There are several types of hallucinations and any of these can create deep psychological effects on a person.
- Visual hallucinations are the most common type of hallucinations for sleep-deprived people. This type of hallucination makes people see objects, other people, light or other visual patterns when there are none of these things present and nobody else seems able to see them.
- Auditory hallucinations can be very frightening. Someone experiencing this may hear voices of other people talking or a voice from inside their head telling him or her to do something. This type of hallucination is common among people suffering from schizophrenia.
- Olfactory hallucination may be a little subtle than hearing voices but it can also bring about confusion and disorientation. People who have experienced this type of hallucination say they sensed either a favorable scent or a foul odor coming from around them or from their own bodies.
- Gustatory hallucination makes people perceive a different taste than what the food or drink they ingested ought to taste like. For example, a person experiencing this type of hallucination would drink a glass of milk but get the taste of metal instead. This type of hallucination is also common for people suffering from epilepsy.
- Tactile hallucination counts as the among the scarier type of hallucinations. People who have experienced this say they felt as if they were being tickled even when there was no one else around them. Some say they feel something crawling under their skin.
Sleep deprivation effects on the brain
Lack of sleep can have a number of negative health effects on your body. It can affect your performance at work or at school and it may even compromise your quality of life. Sleep deprivation has also been closely associated with diabetes, depression, obesity and cardiovascular diseases.
While the link between sleep deprivation and some diseases are quite straightforward, scientists are still trying to understand how the brain is affected by sleep loss. Some researches point to the fact that some parts of the brain work overtime when one fails to get enough sleep.

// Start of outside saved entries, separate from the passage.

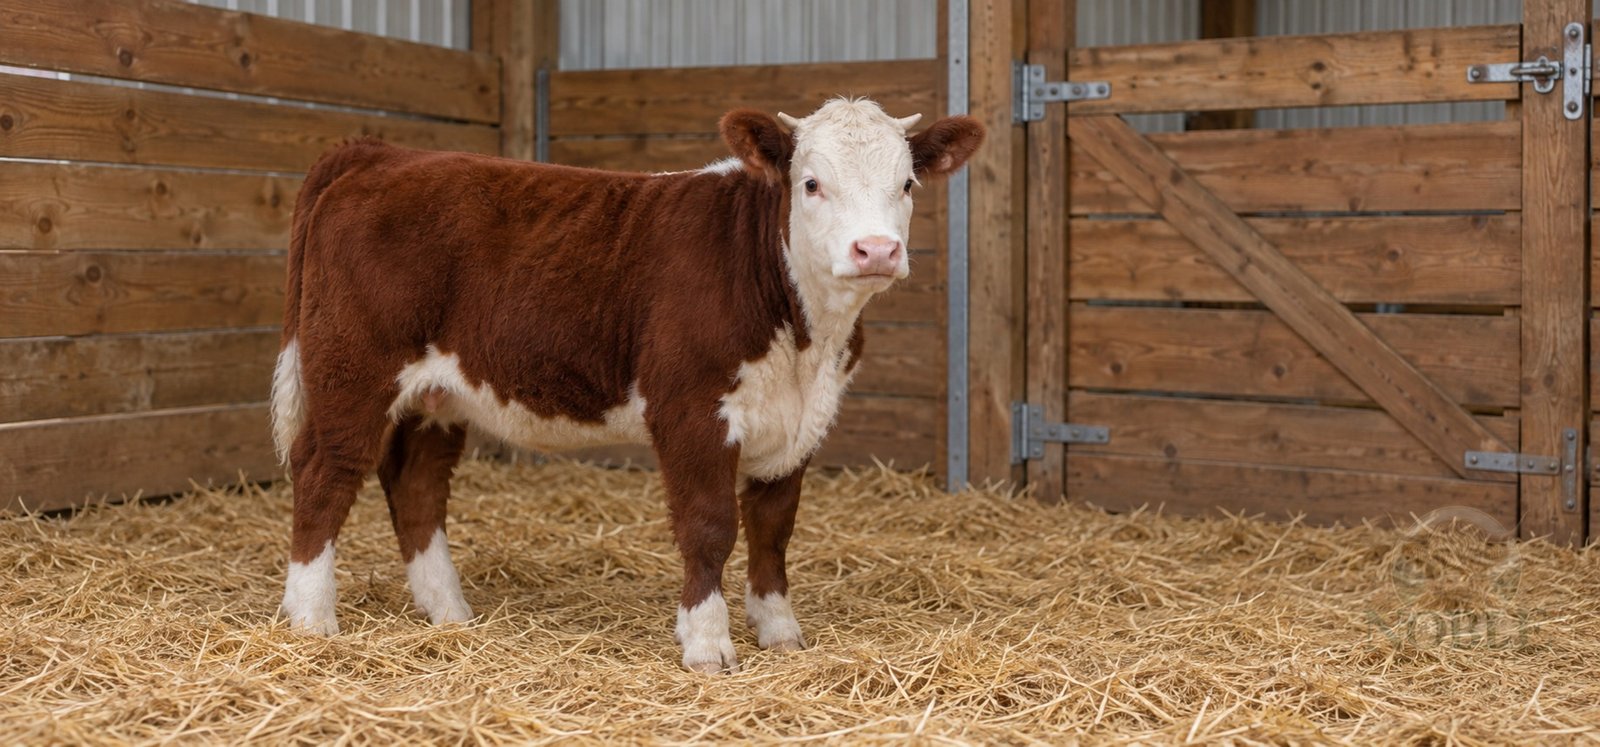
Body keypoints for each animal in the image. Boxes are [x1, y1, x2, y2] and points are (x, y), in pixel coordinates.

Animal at [271, 98, 984, 672]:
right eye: (811, 184)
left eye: (907, 182)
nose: (877, 250)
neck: (807, 342)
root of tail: (381, 153)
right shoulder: (690, 408)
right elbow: (710, 525)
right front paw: (707, 643)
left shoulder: (801, 422)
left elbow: (774, 527)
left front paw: (780, 632)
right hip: (351, 371)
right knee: (325, 471)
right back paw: (311, 621)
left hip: (436, 394)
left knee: (415, 483)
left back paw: (449, 613)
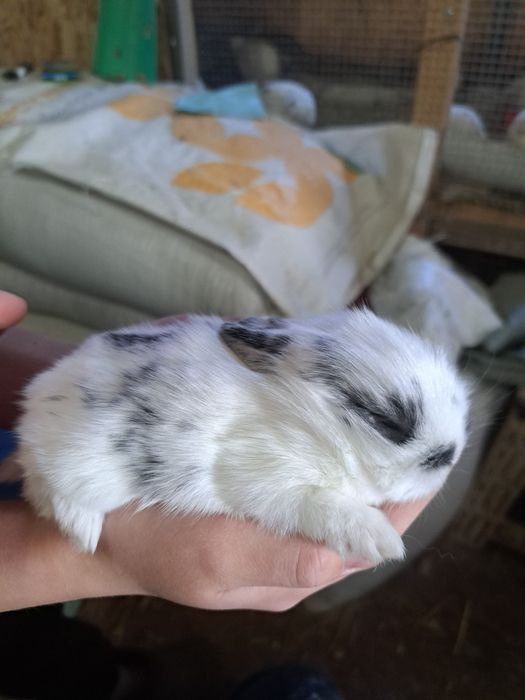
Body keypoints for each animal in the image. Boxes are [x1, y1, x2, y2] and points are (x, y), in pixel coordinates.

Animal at [16, 309, 469, 564]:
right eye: (386, 421)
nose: (451, 455)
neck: (313, 423)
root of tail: (35, 400)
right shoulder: (268, 476)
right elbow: (323, 506)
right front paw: (381, 542)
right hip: (86, 468)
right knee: (47, 484)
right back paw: (82, 534)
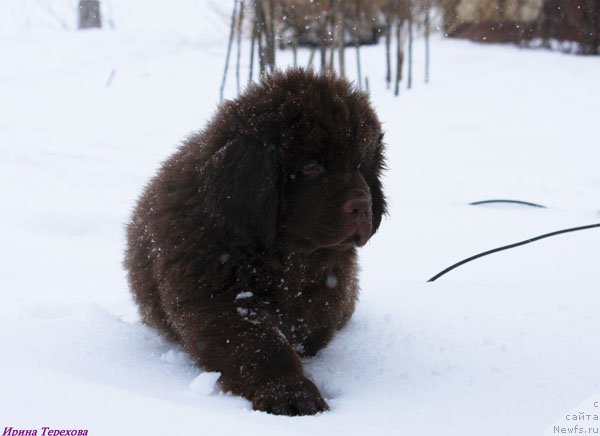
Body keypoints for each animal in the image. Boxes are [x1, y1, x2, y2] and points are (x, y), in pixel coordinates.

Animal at [124, 68, 386, 416]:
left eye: (359, 165)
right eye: (311, 166)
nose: (363, 207)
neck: (284, 257)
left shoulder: (331, 290)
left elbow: (314, 327)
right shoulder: (218, 295)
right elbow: (259, 342)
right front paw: (290, 393)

A study conducted by the SRI and the Allen Institute for Brain Science validates this finding and went on further to reveal that a molecular anatomical signature of sleep deprivation can be found in this part of the brain that is also responsible for emotions.
These may explain why people who are not able to get enough sleep tend to exert more effort doing simple mental tasks such as remembering where they parked their car, doing basic math computations, or even deciding which way to go to get to their home.
And because ordinary simple tasks may be more difficult for sleep-deprived people, operating a car or a machinery when one has not slept sufficiently the night before may be disastrous.
How long can you go without sleep before you die?
The longest recorded continuous time a person went without sleep is 264 hours or about 11 days. But experts say that it may take just about 8 consecutive days of sleep deprivation for people to die.
Some say that even if you are able to survive, the complications, from this prolonged condition may be irreversible.
Contrary to what most people believe, the body does not shut down when we sleep. Most of our organs are still active although some systems do slow down a little. Your brain, in particular, continues to function as if you were awake.
But that said, even your continuously active brain needs to undergo specific processes for maintenance and restoration that can only take place when you sleep.
Between a fleeting feeling of sluggishness in the morning and death, sleep deprivation can lead to a host of serious complications including hallucinations which can be frightening in themselves. If you are concerned about any one of these possible effects, you may need to make serious changes in your life and get the right amount of sleep your body needs.
If you have difficulty sleeping it may be wise to pay your doctor a visit. Before it’s too late.